WHAT THE TASK ASKS =>
Transcribe all records exactly.

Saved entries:
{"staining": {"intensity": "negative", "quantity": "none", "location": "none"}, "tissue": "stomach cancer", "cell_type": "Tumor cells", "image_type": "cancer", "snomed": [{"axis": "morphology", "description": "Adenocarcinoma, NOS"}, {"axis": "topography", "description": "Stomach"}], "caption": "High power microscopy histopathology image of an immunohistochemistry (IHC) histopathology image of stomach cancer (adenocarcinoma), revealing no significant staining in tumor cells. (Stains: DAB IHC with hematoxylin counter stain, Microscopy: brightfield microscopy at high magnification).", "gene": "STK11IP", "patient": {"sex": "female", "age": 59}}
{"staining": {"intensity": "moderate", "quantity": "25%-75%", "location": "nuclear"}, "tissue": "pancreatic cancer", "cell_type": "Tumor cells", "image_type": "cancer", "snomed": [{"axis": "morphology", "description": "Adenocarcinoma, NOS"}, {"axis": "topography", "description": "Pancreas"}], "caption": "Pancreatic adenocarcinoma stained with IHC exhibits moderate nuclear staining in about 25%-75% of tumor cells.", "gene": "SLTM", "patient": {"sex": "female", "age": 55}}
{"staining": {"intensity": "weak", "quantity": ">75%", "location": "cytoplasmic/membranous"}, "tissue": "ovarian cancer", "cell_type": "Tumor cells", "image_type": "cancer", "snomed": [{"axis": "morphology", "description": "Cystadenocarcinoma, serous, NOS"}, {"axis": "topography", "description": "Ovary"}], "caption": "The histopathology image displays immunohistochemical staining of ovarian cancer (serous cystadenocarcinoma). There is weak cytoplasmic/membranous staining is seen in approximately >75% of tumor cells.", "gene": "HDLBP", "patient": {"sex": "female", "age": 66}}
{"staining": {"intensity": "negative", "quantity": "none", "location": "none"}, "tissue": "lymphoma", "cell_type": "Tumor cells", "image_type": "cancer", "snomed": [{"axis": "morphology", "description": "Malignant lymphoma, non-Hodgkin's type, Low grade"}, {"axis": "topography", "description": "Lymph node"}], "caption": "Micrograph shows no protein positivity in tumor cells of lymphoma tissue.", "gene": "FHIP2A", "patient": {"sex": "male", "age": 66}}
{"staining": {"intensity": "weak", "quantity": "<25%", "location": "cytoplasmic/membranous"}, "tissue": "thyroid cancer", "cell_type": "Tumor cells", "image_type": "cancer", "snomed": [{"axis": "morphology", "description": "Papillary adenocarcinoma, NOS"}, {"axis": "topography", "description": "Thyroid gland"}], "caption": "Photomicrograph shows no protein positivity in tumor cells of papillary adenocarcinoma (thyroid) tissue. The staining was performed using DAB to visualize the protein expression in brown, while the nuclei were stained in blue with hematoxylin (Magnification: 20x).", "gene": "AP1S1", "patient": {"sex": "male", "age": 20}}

WRITTEN ANSWER =>
{"staining": {"intensity": "negative", "quantity": "none", "location": "none"}, "tissue": "stomach cancer", "cell_type": "Tumor cells", "image_type": "cancer", "snomed": [{"axis": "morphology", "description": "Adenocarcinoma, NOS"}, {"axis": "topography", "description": "Stomach"}], "caption": "High power microscopy histopathology image of an immunohistochemistry (IHC) histopathology image of stomach cancer (adenocarcinoma), revealing no significant staining in tumor cells. (Stains: DAB IHC with hematoxylin counter stain, Microscopy: brightfield microscopy at high magnification).", "gene": "STK11IP", "patient": {"sex": "female", "age": 59}}
{"staining": {"intensity": "moderate", "quantity": "25%-75%", "location": "nuclear"}, "tissue": "pancreatic cancer", "cell_type": "Tumor cells", "image_type": "cancer", "snomed": [{"axis": "morphology", "description": "Adenocarcinoma, NOS"}, {"axis": "topography", "description": "Pancreas"}], "caption": "Pancreatic adenocarcinoma stained with IHC exhibits moderate nuclear staining in about 25%-75% of tumor cells.", "gene": "SLTM", "patient": {"sex": "female", "age": 55}}
{"staining": {"intensity": "weak", "quantity": ">75%", "location": "cytoplasmic/membranous"}, "tissue": "ovarian cancer", "cell_type": "Tumor cells", "image_type": "cancer", "snomed": [{"axis": "morphology", "description": "Cystadenocarcinoma, serous, NOS"}, {"axis": "topography", "description": "Ovary"}], "caption": "The histopathology image displays immunohistochemical staining of ovarian cancer (serous cystadenocarcinoma). There is weak cytoplasmic/membranous staining is seen in approximately >75% of tumor cells.", "gene": "HDLBP", "patient": {"sex": "female", "age": 66}}
{"staining": {"intensity": "negative", "quantity": "none", "location": "none"}, "tissue": "lymphoma", "cell_type": "Tumor cells", "image_type": "cancer", "snomed": [{"axis": "morphology", "description": "Malignant lymphoma, non-Hodgkin's type, Low grade"}, {"axis": "topography", "description": "Lymph node"}], "caption": "Micrograph shows no protein positivity in tumor cells of lymphoma tissue.", "gene": "FHIP2A", "patient": {"sex": "male", "age": 66}}
{"staining": {"intensity": "weak", "quantity": "<25%", "location": "cytoplasmic/membranous"}, "tissue": "thyroid cancer", "cell_type": "Tumor cells", "image_type": "cancer", "snomed": [{"axis": "morphology", "description": "Papillary adenocarcinoma, NOS"}, {"axis": "topography", "description": "Thyroid gland"}], "caption": "Photomicrograph shows no protein positivity in tumor cells of papillary adenocarcinoma (thyroid) tissue. The staining was performed using DAB to visualize the protein expression in brown, while the nuclei were stained in blue with hematoxylin (Magnification: 20x).", "gene": "AP1S1", "patient": {"sex": "male", "age": 20}}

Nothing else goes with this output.